Here are some ecommerce personalization examples you can use to create tailored SMS campaigns:
- A personalized text message with the user’s name and a reminder to make use of a personalized limited-time offer.

- A retargeting text message to get a customer to complete their purchase using a special discount code.

8. Send personalized push notifications
Similar to SMS and email marketing, ecommerce customization applies to push notifications as well.
You can send personalized push notifications to prospective customers based on their location, recent action, preferences, and so on.
Here are a few ecommerce personalization examples using customized push notifications:
- Inventory alerts: Send a push notification informing a customer that the product they wish-listed or searched for is back in stock.
- Price drop alerts: Alerts about discounts or price drops of items that a user checked out, searched for, or wish-listed.
- Upcoming events: Push notifications on upcoming sales, store, launches, etc. sent only to relevant leads and audience segments.
- Cart recovery: Send push notifications to people who abandoned their carts with a reason to complete the purchase and a direct link to the cart.
Ecommerce personalization software like Omnisend can help you with your ecommerce customization efforts and enable you to create automated push notifications workflows.
Here’s an example of an abandoned cart push notification workflow by Omnisend.

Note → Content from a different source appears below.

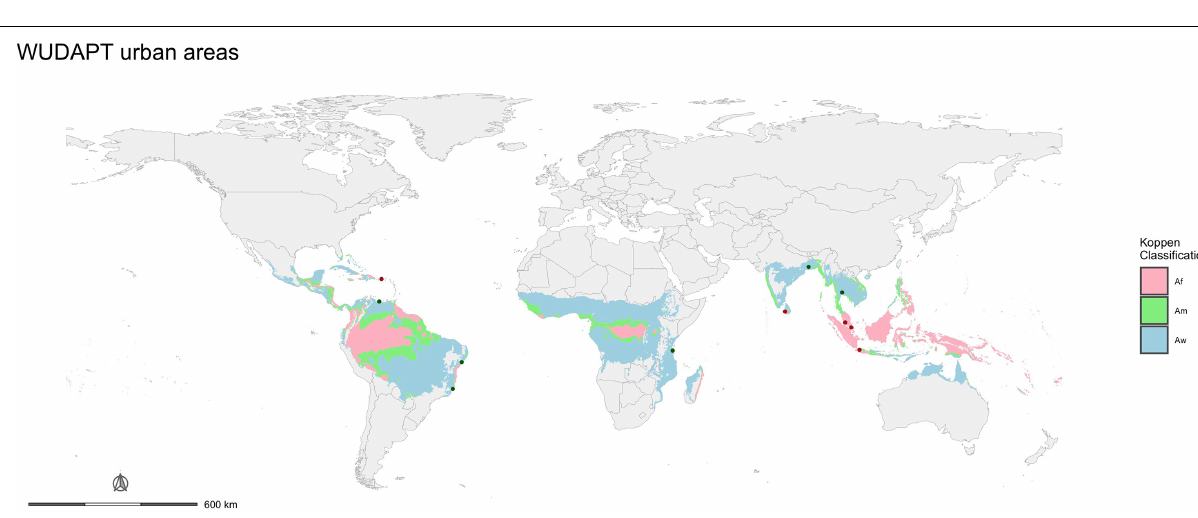
concordance with the observed spatial pattern (Buyantuyev et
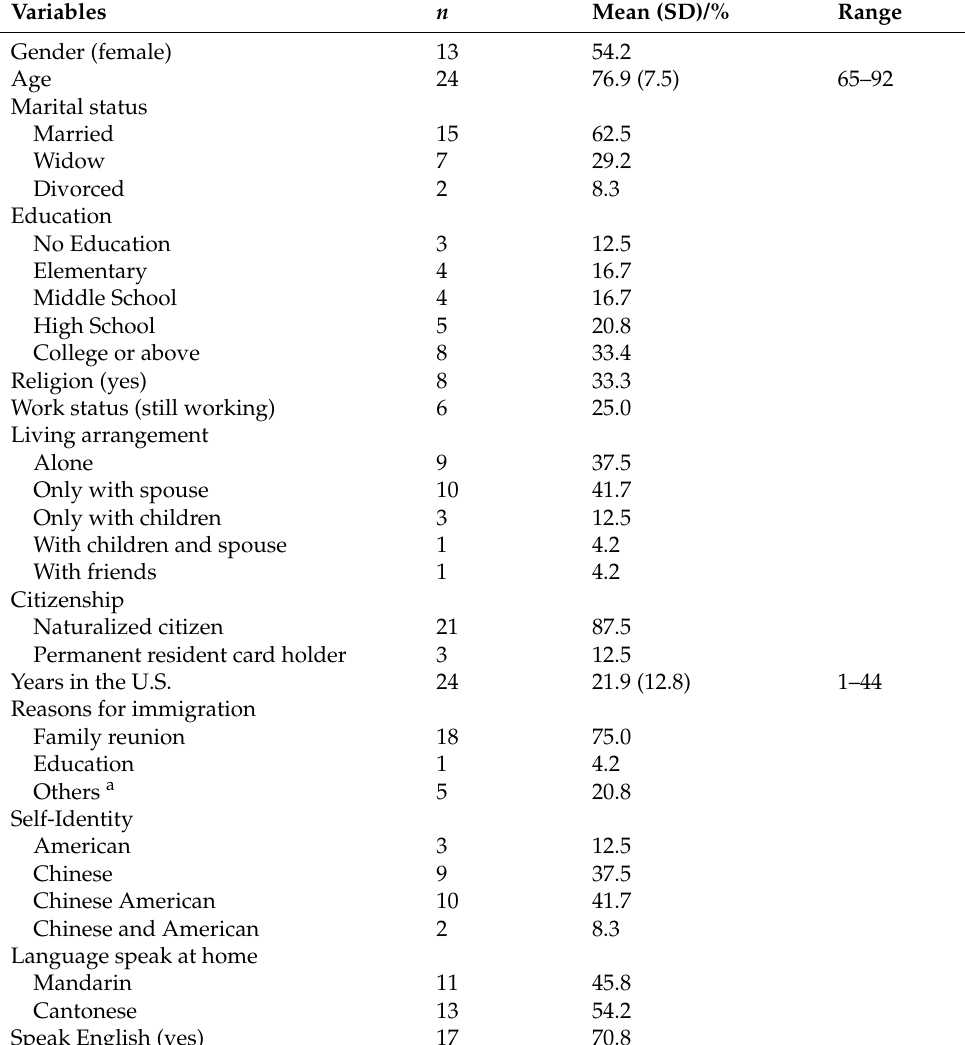
Table 1. Demographic characteristics of participants ( n =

9. Leverage ecommerce personalization for ads and retargeting campaigns
One of the best examples of using personalization in ecommerce is by creating tailored advertising and remarketing campaigns.
You can use dynamic ads or show different versions of an ad to different customers based on their preferences and past online behavior. For example, you can show ads with different products to men and women,
Similarly, you can create retargeting campaigns for prospective customers who abandoned their carts.
How does personalization fit into this?
Show people the products that they left behind and give them direct links to their respective carts. If you want to go a step further, you can give unique discount codes to get them to complete their purchases.
Ecommerce personalization software like Omnisend can help you create personalized and highly-targeted retargeting campaigns and workflows. Here’s an example.

Final thoughts
Ecommerce personalization is a big deal when it comes to engaging visitors, building up a relationship with your customers and converting sales, whether that’s through personalized ecommerce email, product upselling or abandoned cart emails.
It makes a real difference to customers, who value ecommerce personalization in a big way, and can even help you to attract visitors to your site through boosting where you sit in search results.
It doesn’t have to be tons of extra effort either—you can automate your personalization with Omnisend, so once it’s set up you can sit back and see the benefits, like thousands of other ecommerce stores we’ve worked with to help develop personalized online shopping.